Locate every line in the items that contains the string "Antimicóticos", and copy each of those lines. Case counts.

EXTRACTED MATERIAL:
══════════════════════════════

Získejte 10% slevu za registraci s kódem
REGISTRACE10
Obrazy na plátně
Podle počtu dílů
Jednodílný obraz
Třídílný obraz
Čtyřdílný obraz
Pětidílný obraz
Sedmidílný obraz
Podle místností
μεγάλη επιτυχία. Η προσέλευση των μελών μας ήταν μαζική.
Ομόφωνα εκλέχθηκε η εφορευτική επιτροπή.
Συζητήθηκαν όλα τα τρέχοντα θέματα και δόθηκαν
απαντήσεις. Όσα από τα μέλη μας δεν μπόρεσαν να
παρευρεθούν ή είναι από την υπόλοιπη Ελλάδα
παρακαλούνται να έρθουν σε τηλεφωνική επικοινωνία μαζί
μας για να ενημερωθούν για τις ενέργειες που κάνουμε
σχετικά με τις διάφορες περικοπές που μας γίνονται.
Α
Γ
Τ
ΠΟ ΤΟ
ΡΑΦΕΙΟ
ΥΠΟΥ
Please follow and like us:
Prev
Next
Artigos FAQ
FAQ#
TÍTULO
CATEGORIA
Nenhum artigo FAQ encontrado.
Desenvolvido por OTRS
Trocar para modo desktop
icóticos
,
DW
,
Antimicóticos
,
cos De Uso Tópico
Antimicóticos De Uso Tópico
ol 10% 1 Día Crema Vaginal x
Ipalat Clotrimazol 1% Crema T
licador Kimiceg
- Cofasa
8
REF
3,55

══════════════════════════════

ANSWER TO THIS TASK:
Antimicóticos
Antimicóticos De Uso Tópico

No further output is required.